- _Task prompt_
Give a single number in reply. It is the count of lines below that contain the string "casing".

- _Dataset entries_

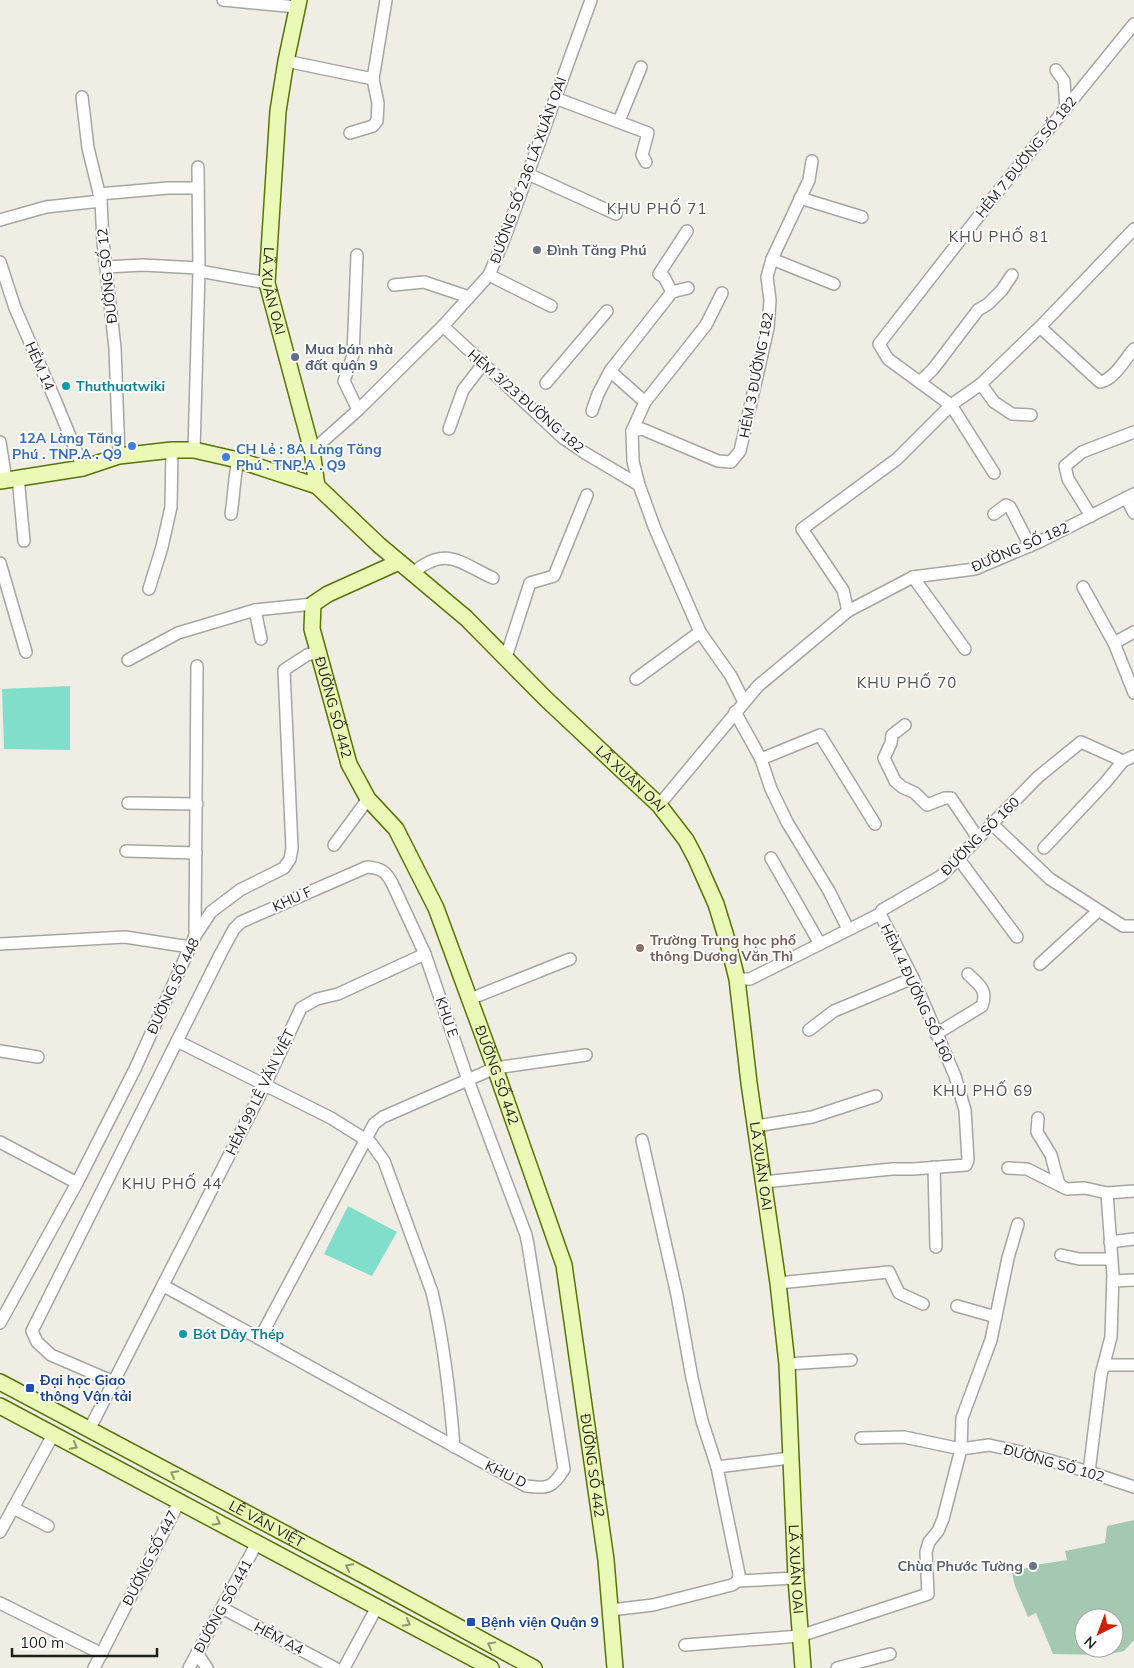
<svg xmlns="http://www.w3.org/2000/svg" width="1134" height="1668" viewBox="0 0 1134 1668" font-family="Mulish,sans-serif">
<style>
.cemetery{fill:#a5c8b0;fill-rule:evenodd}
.pitch{fill:#81deca}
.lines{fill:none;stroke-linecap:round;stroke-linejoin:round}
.street-casing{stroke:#a5a5a5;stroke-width:14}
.secondary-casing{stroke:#567505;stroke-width:18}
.street{stroke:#fff;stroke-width:11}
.secondary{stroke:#ebf9b7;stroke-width:15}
.oneway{stroke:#8f9672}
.worship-dot{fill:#6b7280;stroke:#fff;stroke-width:2}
.service-dot{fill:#5c6f8a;stroke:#fff;stroke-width:2}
.culture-dot{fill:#0f9aa8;stroke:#fff;stroke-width:2}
.shop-dot{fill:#3f7fe0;stroke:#fff;stroke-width:2}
.education-dot{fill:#8d6e63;stroke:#fff;stroke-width:2}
.transit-dot{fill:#1a4fb4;stroke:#fff;stroke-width:2}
.labels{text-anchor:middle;stroke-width:4;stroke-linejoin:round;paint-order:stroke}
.street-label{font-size:14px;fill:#1e1e1e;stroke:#fff}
.worship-label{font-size:14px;font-weight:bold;fill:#5b616d;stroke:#fff;text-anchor:start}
.service-label{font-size:14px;font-weight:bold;fill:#4e5e75;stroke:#fff;text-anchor:start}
.culture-label{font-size:14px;font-weight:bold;fill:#0d838f;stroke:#fff;text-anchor:start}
.shop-label{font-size:14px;font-weight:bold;fill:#366cbe;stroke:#fff;text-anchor:end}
.education-label{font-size:14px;font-weight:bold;fill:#785e54;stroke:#fff;text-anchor:start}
.transit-label{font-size:14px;font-weight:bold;fill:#164399;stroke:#fff;text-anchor:start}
.neighbourhood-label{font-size:15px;letter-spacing:1px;fill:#515151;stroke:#fff}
</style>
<rect width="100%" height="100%" fill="#efede4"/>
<path class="cemetery" d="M1134,1520V1640L1124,1651L1105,1655L1053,1654L1036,1613L1028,1617L1015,1586L1012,1573L1035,1565L1067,1560L1065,1551L1105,1543L1107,1526ZM1084,1618H1114V1648H1084Z"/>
<g class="pitch">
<polygon points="70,686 70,750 4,749 2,689"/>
<polygon points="348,1206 397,1232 372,1276 324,1254"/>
</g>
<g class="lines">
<defs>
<g id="street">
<polyline points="223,0 297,7"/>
<polyline points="286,61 373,79 386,0"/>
<polyline points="1056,70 1064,81 1066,108"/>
<polyline points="82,97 88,148 101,201 103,242 115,348 119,456"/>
<polyline points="555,98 648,133 642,155 646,162"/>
<polyline points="619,121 641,67"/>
<polyline points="350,133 373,126 377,121 378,103 373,79"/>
<polyline points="528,174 616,214"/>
<polyline points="99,194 168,188 198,188"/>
<polyline points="800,198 862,217"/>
<polyline points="0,220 46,207 101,201"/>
<polyline points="357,255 353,355 344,381 358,410"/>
<polyline points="772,259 834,284"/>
<polyline points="0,262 15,308 56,402 83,468"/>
<polyline points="106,267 143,265 198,268"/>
<polyline points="199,271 267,283"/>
<polyline points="489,275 551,306"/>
<polyline points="394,285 424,282 469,297"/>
<polyline points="672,292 664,277 659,274 687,231"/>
<polyline points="443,326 563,438 585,453 639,485"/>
<path d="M1040,327L1100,382C1114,380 1125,359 1134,349"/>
<polyline points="920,382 934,368 978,310 988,304 1002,290 1012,275"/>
<polyline points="546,383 607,311"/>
<polyline points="981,384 994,402 1012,414 1031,415"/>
<polyline points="645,402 610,371 672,292 688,288"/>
<polyline points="592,411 598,394 610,371"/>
<polyline points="449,429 463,390 483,364"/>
<polyline points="632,431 645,402 706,325 722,293"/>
<polyline points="0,442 6,480"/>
<polyline points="194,450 199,271 198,167"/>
<polyline points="312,451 358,410 443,326 489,275 503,242 591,0"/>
<polyline points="994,473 951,405 981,384 1040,327 1134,229"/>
<polyline points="18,477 24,541"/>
<polyline points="1126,498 1134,513"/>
<path d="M231,514C234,496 234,478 238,460"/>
<polyline points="994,514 1006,505 1010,507 1030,546"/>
<polyline points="1091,516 1068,479 1065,466 1082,452 1134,432"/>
<polyline points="0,563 26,652"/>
<path d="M413,573C446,545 460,563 493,578"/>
<polyline points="913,577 965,649"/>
<polyline points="1083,587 1114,643 1134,693"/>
<polyline points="149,589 162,547 171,507 172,450"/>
<polyline points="848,611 843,590 802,529 897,459 951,405 888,359 879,344 996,194 1134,24"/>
<polyline points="261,639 255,610 313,604"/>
<polyline points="1114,643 1134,632"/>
<polyline points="506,657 530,583 554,576 587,495"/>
<polyline points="128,660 178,633 255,610"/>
<polyline points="636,679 700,632"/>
<polyline points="744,702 731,676 700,632 655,529 639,485 633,461 632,431 642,429 718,461 731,462 740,451 768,328 770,300 767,277 772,259 809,180 812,161"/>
<polyline points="735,712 761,759 771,789 787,822 829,891 848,929"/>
<polyline points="905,725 892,735 891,743 884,758 895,781 902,787 915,793 927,805 945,798 951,798 978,838"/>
<polyline points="761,759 820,735 875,824"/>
<polyline points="128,803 197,804"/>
<polyline points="659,805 758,686 848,611 913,577 975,569 1039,542 1134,494"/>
<polyline points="992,824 1050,879 1123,926 1134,926"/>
<polyline points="334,845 368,799"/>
<polyline points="1044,848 1105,783 1123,761"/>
<polyline points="126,851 196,853"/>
<polyline points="771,858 820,944"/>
<polyline points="958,858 1017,937"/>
<polyline points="195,936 197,666"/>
<polyline points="0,944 125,937 190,947"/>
<polyline points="1040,964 1098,911"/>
<polyline points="737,979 750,979 880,914 882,910 941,876 1038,777 1081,742 1123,761 1134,756"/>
<polyline points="470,999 570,959"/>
<polyline points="809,1030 834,1011 913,978"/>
<path d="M936,1034L982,1006C988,989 979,985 968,974"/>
<path d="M177,1041L331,1118L371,1143L384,1161L432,1292C444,1343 450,1395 454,1447"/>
<polyline points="0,1051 38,1057"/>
<polyline points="1038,1118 1037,1132 1051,1155 1058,1181 1061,1186 1067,1189 1085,1188 1107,1193"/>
<polyline points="756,1126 812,1117 876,1096"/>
<polyline points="642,1140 677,1295 692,1378 702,1421 717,1467 739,1574 738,1581"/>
<polyline points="0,1142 77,1183"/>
<polyline points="934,1167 936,1247"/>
<polyline points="1008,1168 1027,1169 1061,1186"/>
<polyline points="763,1182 892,1169 913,1169 966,1165 968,1160 965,1110 955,1076 913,978 880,914"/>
<polyline points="1110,1242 1134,1239"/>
<polyline points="1061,1255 1079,1259 1111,1259"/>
<polyline points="1113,1281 1134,1280"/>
<polyline points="778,1283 889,1272 899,1293 923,1304"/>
<polyline points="957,1306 996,1317"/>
<polyline points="0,1323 77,1183 135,1069 195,936 211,912 240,890 284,868 290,859 292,848 284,670 307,655 318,652"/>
<polyline points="260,1338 374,1124 383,1117 495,1068 586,1055"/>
<polyline points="787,1364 851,1360"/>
<polyline points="1104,1365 1134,1365"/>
<path d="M114,1382L51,1355L37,1342L32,1331L221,953L234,929L241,922L367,867C380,868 386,871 392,883L425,954L468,1080L526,1235L528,1245L564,1469C553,1488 547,1489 526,1486L164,1286"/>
<polyline points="89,1430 265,1085 301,1008 317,999 338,994 425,954"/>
<polyline points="861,1438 904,1437 961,1449 962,1418 991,1340 1008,1258 1018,1224"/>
<polyline points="717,1467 790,1458"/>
<polyline points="1089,1472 1101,1375 1111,1337 1113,1275 1107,1193 1134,1191"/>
<polyline points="13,1508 48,1526"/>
<polyline points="0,1532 53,1435"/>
<polyline points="0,1603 102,1654"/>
<polyline points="222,1608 335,1668"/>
<polyline points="611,1610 653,1605 732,1585 738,1581 796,1578"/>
<polyline points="685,1645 800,1636 928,1594 926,1552 929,1542 938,1531 943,1519 961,1449 989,1445 1021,1452 1089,1472 1134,1487"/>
<polyline points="197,1653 207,1668"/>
<polyline points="94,1668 179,1502"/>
<polyline points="189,1668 257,1543"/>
<polyline points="344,1668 377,1607"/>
<polyline points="837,1668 890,1654"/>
</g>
<g id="secondary">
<path id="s1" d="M299,0L286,61L278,111L267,283L312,451L317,486L379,545L466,618L546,699L659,805L686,840L696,859L716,904L728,943L737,979L749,1083L778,1283L787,1364L796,1578L803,1668"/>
<polyline points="0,481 83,468 119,456 172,450 194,450 238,460 317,486"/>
<path id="s2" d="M399,562L328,594L313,604L312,629L349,764L368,799L396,829L436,908L495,1068L564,1265L606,1560L615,1668"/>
<path id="s3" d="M0,1382L365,1576L534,1668"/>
<polyline points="0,1406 491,1668"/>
</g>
</defs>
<use href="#street" class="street-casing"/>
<use href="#secondary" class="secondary-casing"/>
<use href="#street" class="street"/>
<use href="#secondary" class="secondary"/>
</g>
<defs><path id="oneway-chevron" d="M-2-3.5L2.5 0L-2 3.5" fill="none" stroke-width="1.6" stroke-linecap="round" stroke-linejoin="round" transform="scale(1.25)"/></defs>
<g class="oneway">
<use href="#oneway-chevron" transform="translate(74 1446) rotate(28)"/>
<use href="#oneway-chevron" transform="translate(174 1474) rotate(-152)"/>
<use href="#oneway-chevron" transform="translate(217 1522) rotate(28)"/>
<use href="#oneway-chevron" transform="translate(349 1567) rotate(-152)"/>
<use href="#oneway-chevron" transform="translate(407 1623) rotate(28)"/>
<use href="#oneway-chevron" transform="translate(491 1645) rotate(-151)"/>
</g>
<g class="worship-dot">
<circle cx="537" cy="250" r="5"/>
<circle cx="1033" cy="1566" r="5"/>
</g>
<circle class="service-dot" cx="295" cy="357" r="5"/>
<g class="culture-dot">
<circle cx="66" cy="386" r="5"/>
<circle cx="183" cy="1334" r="5"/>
</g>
<g class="shop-dot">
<circle cx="132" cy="446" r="5"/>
<circle cx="226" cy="457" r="5"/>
</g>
<circle class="education-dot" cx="640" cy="948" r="5"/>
<g class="transit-dot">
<rect x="25" y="1383" width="10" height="10" rx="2.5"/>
<rect x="466" y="1617" width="10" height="10" rx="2.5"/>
</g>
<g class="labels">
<g class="street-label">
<text transform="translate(1026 157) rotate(-51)" y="5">HẺM 7 ĐƯỜNG SỐ 182</text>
<text transform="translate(528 170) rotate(-70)" y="5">ĐƯỜNG SỐ 236 LÃ XUÂN OAI</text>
<text transform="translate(107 276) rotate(-96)" y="5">ĐƯỜNG SỐ 12</text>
<text dy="5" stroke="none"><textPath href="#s1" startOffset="294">LÃ XUÂN OAI</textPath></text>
<text transform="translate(40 366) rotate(66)" y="5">HẺM 14</text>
<text transform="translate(756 375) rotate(-79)" y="5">HẺM 3 ĐƯỜNG 182</text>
<text transform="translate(526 401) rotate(41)" y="5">HẺM 3/23 ĐƯỜNG 182</text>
<text transform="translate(1020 547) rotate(-23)" y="5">ĐƯỜNG SỐ 182</text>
<text dy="5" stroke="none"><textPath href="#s2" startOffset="202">ĐƯỜNG SỐ 442</textPath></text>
<text dy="5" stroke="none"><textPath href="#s1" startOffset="924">LÃ XUÂN OAI</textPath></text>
<text transform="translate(980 836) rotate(-45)" y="5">ĐƯỜNG SỐ 160</text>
<text transform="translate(292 899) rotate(-24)" y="5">KHU F</text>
<text transform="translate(173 986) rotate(-65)" y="5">ĐƯỜNG SỐ 448</text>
<text transform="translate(917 993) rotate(65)" y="5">HẺM 4 ĐƯỜNG SỐ 160</text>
<text transform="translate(447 1017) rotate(71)" y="5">KHU E</text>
<text dy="5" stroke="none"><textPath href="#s2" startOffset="608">ĐƯỜNG SỐ 442</textPath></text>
<text transform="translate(260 1092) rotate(-64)" y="5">HẺM 99 LÊ VĂN VIỆT</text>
<text dy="5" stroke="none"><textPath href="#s1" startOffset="1344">LÃ XUÂN OAI</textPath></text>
<text transform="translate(1054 1463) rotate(16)" y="5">ĐƯỜNG SỐ 102</text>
<text dy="5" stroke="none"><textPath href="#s2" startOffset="1012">ĐƯỜNG SỐ 442</textPath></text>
<text transform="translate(506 1474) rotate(26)" y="5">KHU D</text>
<text dy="5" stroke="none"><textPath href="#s3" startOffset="302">LÊ VĂN VIỆT</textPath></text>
<text transform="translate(150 1558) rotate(-63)" y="5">ĐƯỜNG SỐ 447</text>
<text dy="5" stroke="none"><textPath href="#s1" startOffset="1749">LÃ XUÂN OAI</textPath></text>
<text transform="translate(223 1606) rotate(-61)" y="5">ĐƯỜNG SỐ 441</text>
<text transform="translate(279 1638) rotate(28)" y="5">HẺM A4</text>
</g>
<g class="worship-label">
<text x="547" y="255">Đình Tăng Phú</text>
<text x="1023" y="1571" text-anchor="end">Chùa Phước Tường</text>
</g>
<g class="service-label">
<text x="305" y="354">Mua bán nhà<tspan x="305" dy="16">đất quận 9</tspan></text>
</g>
<g class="culture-label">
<text x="76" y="391">Thuthuatwiki</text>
<text x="193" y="1339">Bót Dây Thép</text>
</g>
<g class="shop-label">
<text x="122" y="443">12A Làng Tăng<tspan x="122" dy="16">Phú . TNP.A . Q9</tspan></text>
<text x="236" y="454" text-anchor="start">CH Lẻ : 8A Làng Tăng<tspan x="236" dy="16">Phú . TNP.A . Q9</tspan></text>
</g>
<g class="education-label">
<text x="650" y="945">Trường Trung học phổ<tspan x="650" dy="16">thông Dương Văn Thì</tspan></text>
</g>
<g class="transit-label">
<text x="40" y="1385">Đại học Giao<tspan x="40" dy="16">thông Vận tải</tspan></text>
<text x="481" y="1627">Bệnh viện Quận 9</text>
</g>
<g class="neighbourhood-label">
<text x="657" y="214">KHU PHỐ 71</text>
<text x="999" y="242">KHU PHỐ 81</text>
<text x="907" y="688">KHU PHỐ 70</text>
<text x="983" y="1096">KHU PHỐ 69</text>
<text x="172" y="1189">KHU PHỐ 44</text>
</g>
</g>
<g transform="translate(1099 1633) rotate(222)"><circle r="24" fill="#ffffff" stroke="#a5a5a5"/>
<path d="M0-4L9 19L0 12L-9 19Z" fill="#cc2200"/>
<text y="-8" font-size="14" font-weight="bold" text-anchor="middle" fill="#1e1e1e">N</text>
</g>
<path d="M12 1648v8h145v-8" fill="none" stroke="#1e1e1e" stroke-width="2.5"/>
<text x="20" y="1648" font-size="15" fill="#1e1e1e" stroke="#ffffff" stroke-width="4" paint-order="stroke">100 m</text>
</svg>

- _Solution to this exercise_
4